Heading into the second quarter of 2020, a total of 42 of the hedge funds tracked by Insider Monkey were long this stock, a change of 14% from the fourth quarter of 2019. Below, you can check out the change in hedge fund sentiment towards LVS over the last 18 quarters. With the smart money’s capital changing hands, there exists a select group of key hedge fund managers who were adding to their holdings meaningfully (or already accumulated large positions).
More specifically, D1 Capital Partners was the largest shareholder of Las Vegas Sands Corp. (NYSE:LVS), with a stake worth $354 million reported as of the end of September. Trailing D1 Capital Partners was Melvin Capital Management, which amassed a stake valued at $316.1 million. Point72 Asset Management, Viking Global, and Citadel Investment Group were also very fond of the stock, becoming one of the largest hedge fund holders of the company. In terms of the portfolio weights assigned to each position Cumberland Associates / Springowl Associates allocated the biggest weight to Las Vegas Sands Corp. (NYSE:LVS), around 5.85% of its 13F portfolio. Columbus Hill Capital Management is also relatively very bullish on the stock, setting aside 5 percent of its 13F equity portfolio to LVS.
As aggregate interest increased, key hedge funds have been driving this bullishness. Viking Global, managed by Andreas Halvorsen, initiated the most outsized position in Las Vegas Sands Corp. (NYSE:LVS). Viking Global had $131.4 million invested in the company at the end of the quarter. Israel Englander’s Millennium Management also made a $8.2 million investment in the stock during the quarter. The other funds with brand new LVS positions are Stanley Druckenmiller’s Duquesne Capital, Randall Smith’s Alden Global Capital, and Greg Eisner’s Engineers Gate Manager.
Let’s now take a look at hedge fund activity in other stocks similar to Las Vegas Sands Corp. (NYSE:LVS). We will take a look at Prudential Public Limited Company (NYSE:PUK), Bank of Montreal (NYSE:BMO), Enterprise Products Partners L.P. (NYSE:EPD), and Orange SA (NYSE:ORAN). This group of stocks’ market valuations match LVS’s market valuation.
|Ticker||No of HFs with positions||Total Value of HF Positions (x1000)||Change in HF Position|
View table here if you experience formatting issues.

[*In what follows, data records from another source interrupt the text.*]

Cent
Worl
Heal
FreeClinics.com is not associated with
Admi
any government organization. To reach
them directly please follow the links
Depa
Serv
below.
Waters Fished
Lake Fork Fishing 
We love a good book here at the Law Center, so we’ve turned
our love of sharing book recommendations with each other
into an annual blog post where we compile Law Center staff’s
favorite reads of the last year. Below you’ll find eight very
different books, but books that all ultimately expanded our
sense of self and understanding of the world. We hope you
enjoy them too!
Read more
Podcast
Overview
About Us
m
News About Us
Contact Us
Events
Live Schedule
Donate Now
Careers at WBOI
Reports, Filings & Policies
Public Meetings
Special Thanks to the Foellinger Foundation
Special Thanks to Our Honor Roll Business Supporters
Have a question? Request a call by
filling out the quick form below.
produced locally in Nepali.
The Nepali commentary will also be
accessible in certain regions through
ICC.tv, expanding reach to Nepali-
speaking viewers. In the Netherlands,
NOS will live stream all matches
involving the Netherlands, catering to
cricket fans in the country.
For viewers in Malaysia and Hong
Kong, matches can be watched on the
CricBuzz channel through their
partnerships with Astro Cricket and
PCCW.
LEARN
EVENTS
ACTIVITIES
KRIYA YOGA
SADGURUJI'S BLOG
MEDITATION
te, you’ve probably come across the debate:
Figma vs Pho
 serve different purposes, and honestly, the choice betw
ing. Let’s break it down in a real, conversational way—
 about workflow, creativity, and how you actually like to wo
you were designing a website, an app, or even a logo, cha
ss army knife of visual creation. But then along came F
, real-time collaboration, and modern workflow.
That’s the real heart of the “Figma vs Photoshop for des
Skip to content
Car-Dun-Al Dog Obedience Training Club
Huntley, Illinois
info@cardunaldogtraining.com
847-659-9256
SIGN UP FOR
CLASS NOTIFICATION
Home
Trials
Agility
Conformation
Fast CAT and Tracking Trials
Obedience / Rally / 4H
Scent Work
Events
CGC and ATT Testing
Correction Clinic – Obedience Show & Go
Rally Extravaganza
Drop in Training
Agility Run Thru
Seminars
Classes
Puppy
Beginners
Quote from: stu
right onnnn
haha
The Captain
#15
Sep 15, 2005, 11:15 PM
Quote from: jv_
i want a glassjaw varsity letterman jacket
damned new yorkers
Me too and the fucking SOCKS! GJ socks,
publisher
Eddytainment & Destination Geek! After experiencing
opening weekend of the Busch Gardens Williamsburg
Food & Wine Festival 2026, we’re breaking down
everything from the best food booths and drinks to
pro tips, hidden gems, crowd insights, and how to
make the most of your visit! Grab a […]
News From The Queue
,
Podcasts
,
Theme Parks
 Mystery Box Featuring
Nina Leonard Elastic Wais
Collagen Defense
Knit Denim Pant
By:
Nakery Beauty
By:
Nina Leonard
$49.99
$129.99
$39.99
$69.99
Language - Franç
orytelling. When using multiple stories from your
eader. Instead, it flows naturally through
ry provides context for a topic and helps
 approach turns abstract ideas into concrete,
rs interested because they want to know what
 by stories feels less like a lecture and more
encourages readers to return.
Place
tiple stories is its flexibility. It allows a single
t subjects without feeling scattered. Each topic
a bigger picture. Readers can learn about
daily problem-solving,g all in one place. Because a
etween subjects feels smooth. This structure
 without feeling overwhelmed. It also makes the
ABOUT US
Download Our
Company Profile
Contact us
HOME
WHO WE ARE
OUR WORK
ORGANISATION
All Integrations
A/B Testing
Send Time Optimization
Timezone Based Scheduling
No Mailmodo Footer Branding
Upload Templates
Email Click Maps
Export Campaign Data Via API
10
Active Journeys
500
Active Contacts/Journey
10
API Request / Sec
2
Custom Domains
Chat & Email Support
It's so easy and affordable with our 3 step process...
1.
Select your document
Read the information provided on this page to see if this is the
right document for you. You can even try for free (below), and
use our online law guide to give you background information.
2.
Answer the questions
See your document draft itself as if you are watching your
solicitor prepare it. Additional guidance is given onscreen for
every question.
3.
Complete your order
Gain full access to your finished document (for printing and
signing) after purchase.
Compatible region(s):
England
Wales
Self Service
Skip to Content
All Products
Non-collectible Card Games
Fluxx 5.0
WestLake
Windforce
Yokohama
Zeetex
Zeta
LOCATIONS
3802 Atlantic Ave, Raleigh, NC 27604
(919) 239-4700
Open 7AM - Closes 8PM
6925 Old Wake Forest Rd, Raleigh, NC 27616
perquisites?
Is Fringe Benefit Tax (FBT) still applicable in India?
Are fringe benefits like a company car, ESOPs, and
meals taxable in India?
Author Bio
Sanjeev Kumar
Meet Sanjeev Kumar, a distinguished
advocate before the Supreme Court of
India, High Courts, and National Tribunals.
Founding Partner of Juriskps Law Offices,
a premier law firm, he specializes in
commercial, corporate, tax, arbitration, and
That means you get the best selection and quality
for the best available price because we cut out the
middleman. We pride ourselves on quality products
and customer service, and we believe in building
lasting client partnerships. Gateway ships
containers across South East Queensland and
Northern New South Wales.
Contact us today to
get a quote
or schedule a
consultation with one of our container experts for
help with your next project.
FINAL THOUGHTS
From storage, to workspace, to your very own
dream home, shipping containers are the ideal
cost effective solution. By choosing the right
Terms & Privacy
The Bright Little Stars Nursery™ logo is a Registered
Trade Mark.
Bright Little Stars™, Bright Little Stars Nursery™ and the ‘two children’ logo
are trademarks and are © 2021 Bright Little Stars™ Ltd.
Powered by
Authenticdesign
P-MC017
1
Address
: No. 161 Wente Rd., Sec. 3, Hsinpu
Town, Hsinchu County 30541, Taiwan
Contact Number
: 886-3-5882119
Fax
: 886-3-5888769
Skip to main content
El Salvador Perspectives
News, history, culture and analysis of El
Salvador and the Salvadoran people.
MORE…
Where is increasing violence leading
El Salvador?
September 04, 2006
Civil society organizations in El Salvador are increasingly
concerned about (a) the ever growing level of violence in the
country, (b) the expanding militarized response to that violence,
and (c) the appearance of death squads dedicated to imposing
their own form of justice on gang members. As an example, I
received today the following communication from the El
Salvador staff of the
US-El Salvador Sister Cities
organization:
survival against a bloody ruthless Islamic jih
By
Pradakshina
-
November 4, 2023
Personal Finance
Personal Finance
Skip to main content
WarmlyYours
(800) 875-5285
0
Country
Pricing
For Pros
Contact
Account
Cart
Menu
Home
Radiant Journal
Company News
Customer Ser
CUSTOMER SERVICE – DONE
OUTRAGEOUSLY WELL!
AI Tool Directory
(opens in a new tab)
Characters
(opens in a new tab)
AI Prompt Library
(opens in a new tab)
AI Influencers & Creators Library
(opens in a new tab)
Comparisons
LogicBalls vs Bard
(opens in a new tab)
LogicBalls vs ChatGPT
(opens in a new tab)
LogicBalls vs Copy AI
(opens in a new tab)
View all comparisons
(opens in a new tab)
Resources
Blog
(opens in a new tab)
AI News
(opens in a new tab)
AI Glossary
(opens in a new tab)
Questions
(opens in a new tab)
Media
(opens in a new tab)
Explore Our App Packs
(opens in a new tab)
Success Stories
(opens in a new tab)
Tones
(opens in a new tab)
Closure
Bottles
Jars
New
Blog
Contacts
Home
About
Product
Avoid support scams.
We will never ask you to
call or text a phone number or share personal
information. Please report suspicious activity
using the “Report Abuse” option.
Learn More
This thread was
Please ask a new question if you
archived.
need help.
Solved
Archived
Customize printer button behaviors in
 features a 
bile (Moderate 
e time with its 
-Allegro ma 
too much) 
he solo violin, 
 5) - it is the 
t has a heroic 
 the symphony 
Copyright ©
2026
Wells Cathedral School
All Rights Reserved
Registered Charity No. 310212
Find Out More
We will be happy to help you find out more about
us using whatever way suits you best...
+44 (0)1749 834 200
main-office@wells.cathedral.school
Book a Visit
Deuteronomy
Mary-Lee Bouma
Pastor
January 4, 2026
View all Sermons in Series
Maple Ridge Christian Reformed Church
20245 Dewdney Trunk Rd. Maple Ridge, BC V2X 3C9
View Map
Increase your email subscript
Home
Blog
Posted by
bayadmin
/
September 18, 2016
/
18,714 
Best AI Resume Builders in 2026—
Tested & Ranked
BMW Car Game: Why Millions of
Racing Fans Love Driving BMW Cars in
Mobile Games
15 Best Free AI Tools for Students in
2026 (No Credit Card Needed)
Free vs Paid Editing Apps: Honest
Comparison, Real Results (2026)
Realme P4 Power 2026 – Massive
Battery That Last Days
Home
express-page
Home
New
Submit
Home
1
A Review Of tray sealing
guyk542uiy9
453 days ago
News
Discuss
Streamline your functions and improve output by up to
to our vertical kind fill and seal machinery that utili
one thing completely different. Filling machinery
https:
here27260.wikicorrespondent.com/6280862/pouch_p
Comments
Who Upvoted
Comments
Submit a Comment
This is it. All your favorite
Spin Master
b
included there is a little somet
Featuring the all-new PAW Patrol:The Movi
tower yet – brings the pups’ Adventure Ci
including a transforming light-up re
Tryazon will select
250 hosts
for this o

As you can see these stocks had an average of 12.5 hedge funds with bullish positions and the average amount invested in these stocks was $106 million. That figure was $1186 million in LVS’s case. Enterprise Products Partners L.P. (NYSE:EPD) is the most popular stock in this table. On the other hand Orange SA (NYSE:ORAN) is the least popular one with only 5 bullish hedge fund positions. Compared to these stocks Las Vegas Sands Corp. (NYSE:LVS) is more popular among hedge funds. Our calculations showed that top 10 most popular stocks among hedge funds returned 41.4% in 2019 and outperformed the S&P 500 ETF (SPY) by 10.1 percentage points. These stocks gained 12.3% in 2020 through June 30th and still beat the market by 15.5 percentage points. Unfortunately LVS wasn’t nearly as popular as these 10 stocks and hedge funds that were betting on LVS were disappointed as the stock returned 7.2% during the second quarter and underperformed the market. If you are interested in investing in large cap stocks with huge upside potential, you should check out the top 10 most popular stocks among hedge funds as most of these stocks already outperformed the market in 2020.